Extract:

▼

Anonymous 0 Comments

There are other good answers about the mechanics, but some evolutionary perspective is needed to explain the larger “why”. There are two good reasons. One is that multitasking, as we think of it, is possible thanks to the technology we have that has only existed a few decades or centuries, depending on what tech you mean. Our ancestors could not have multitasked with a computer, phone, car, or even a pencil.. not even if they wanted to.

Number two: it’s not a bug, it’s a feature. The distinctly human part of us that does “attention” to one thing has some pretty amazing capabilities. We can do reasoning and analysis. We can entertain counterfactuals (imagination of “what if..”‘s). We can solve puzzles, investigate questions, and in the process integrate information learned from others, from our senses, from our own imaginations, or from our previous experiences. While some animals can produce novel solutions and make tools (corvids, cappuchins, apes), no animal comes anywhere near to the cognitive prowess a human possesses to process and solve a totally novel problem or question.

▲

Your instructions:
Copy out the comment above on multitasking and human attention word for word, from its header line through its final sentence.

Provided records:
▼

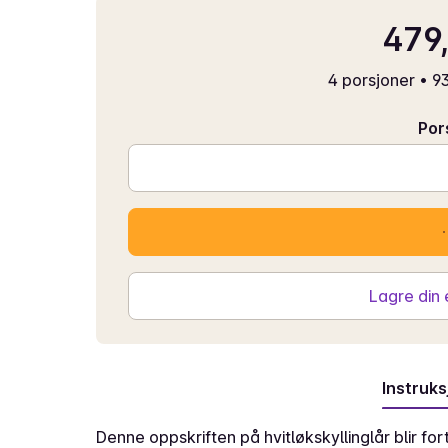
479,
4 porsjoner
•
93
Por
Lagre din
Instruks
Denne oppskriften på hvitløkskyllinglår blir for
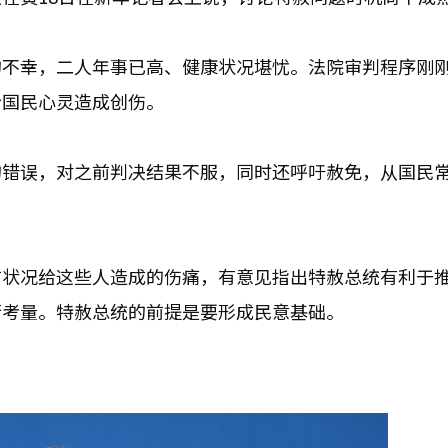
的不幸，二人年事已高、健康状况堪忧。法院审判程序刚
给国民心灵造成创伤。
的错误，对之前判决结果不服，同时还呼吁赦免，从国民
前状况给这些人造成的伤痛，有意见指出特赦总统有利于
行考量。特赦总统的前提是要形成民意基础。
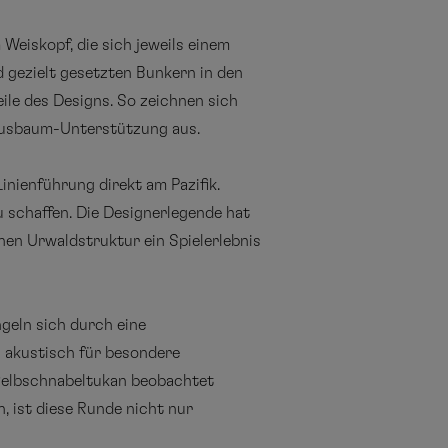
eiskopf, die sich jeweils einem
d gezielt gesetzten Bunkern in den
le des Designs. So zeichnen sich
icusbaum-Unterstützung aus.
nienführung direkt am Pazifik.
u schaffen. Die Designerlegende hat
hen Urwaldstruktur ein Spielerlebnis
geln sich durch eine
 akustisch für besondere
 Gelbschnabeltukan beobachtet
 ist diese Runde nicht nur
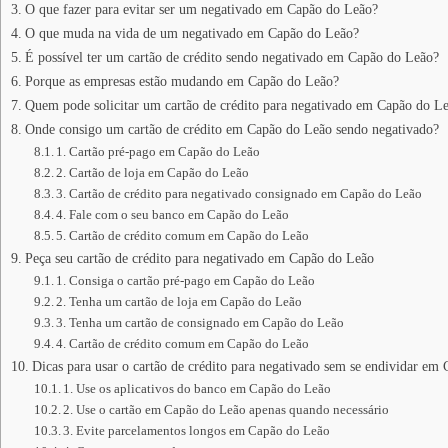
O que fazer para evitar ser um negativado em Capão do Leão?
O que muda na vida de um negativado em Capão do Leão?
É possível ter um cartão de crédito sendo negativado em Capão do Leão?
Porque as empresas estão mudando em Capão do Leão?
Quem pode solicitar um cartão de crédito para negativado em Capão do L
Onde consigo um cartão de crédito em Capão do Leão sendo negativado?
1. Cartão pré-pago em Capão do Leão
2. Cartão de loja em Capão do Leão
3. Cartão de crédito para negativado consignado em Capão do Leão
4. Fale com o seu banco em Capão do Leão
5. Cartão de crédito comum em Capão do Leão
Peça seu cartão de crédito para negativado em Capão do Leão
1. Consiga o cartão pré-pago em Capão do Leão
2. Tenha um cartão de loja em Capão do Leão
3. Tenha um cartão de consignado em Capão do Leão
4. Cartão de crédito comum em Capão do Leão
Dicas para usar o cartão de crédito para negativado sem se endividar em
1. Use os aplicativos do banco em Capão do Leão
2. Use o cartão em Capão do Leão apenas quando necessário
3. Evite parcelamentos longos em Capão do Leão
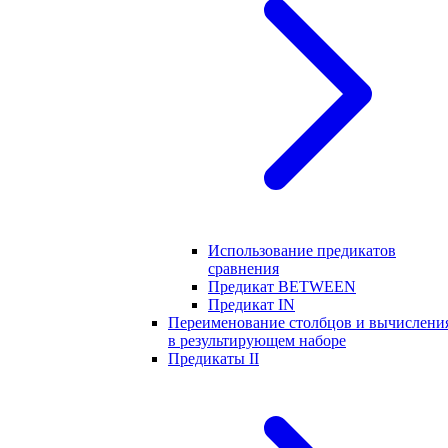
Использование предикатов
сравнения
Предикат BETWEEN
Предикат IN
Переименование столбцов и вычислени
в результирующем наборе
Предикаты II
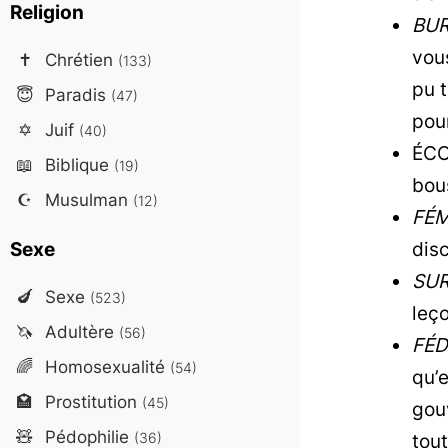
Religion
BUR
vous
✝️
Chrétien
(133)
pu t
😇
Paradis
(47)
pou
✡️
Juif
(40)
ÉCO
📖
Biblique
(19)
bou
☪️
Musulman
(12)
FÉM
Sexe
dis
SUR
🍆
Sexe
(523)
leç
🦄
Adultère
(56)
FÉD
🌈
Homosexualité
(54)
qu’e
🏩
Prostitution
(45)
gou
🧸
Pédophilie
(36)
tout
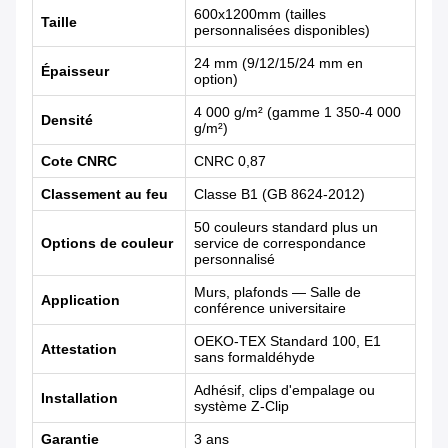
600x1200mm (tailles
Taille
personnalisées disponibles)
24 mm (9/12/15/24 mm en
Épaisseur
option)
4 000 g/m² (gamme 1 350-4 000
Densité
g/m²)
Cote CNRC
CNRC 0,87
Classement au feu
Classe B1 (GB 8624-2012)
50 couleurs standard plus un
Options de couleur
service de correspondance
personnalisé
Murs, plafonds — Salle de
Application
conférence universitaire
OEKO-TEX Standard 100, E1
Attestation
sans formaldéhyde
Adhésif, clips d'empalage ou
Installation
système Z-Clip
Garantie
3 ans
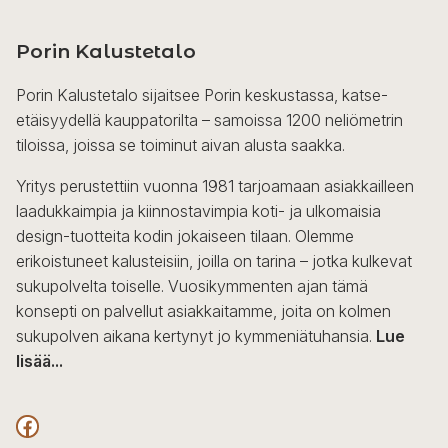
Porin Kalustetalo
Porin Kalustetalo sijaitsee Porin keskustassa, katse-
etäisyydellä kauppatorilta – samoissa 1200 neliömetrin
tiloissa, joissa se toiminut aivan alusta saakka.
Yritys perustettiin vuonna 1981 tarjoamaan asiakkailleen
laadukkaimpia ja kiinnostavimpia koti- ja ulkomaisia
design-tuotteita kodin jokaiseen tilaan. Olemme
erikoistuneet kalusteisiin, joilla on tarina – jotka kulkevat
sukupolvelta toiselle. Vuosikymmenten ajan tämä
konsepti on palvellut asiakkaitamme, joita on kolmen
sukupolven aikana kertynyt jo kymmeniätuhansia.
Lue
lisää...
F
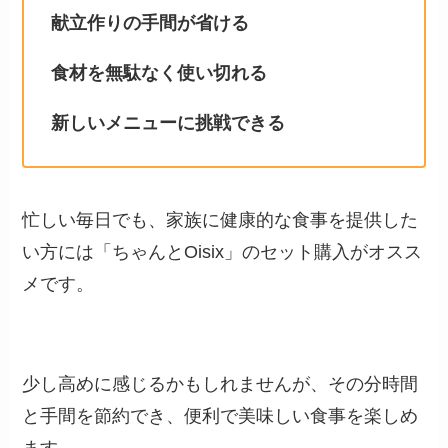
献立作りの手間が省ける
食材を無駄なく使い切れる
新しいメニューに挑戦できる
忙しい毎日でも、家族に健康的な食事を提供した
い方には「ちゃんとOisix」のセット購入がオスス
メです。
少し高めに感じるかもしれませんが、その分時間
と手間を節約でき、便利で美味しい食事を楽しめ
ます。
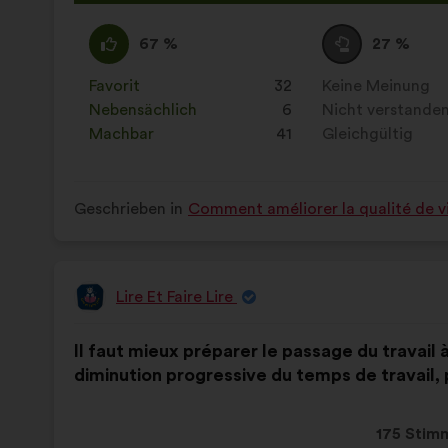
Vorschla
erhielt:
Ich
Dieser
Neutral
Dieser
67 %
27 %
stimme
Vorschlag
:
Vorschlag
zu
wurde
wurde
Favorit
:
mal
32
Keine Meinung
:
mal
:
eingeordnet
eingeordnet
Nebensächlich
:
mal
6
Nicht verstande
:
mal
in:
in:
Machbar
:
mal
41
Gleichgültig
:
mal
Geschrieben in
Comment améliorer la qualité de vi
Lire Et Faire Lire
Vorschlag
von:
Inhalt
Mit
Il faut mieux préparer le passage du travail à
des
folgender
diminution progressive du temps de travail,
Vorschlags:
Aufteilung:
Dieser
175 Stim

▲

Answer to this exercise:
Anonymous 0 Comments

There are other good answers about the mechanics, but some evolutionary perspective is needed to explain the larger “why”. There are two good reasons. One is that multitasking, as we think of it, is possible thanks to the technology we have that has only existed a few decades or centuries, depending on what tech you mean. Our ancestors could not have multitasked with a computer, phone, car, or even a pencil.. not even if they wanted to.

Number two: it’s not a bug, it’s a feature. The distinctly human part of us that does “attention” to one thing has some pretty amazing capabilities. We can do reasoning and analysis. We can entertain counterfactuals (imagination of “what if..”‘s). We can solve puzzles, investigate questions, and in the process integrate information learned from others, from our senses, from our own imaginations, or from our previous experiences. While some animals can produce novel solutions and make tools (corvids, cappuchins, apes), no animal comes anywhere near to the cognitive prowess a human possesses to process and solve a totally novel problem or question.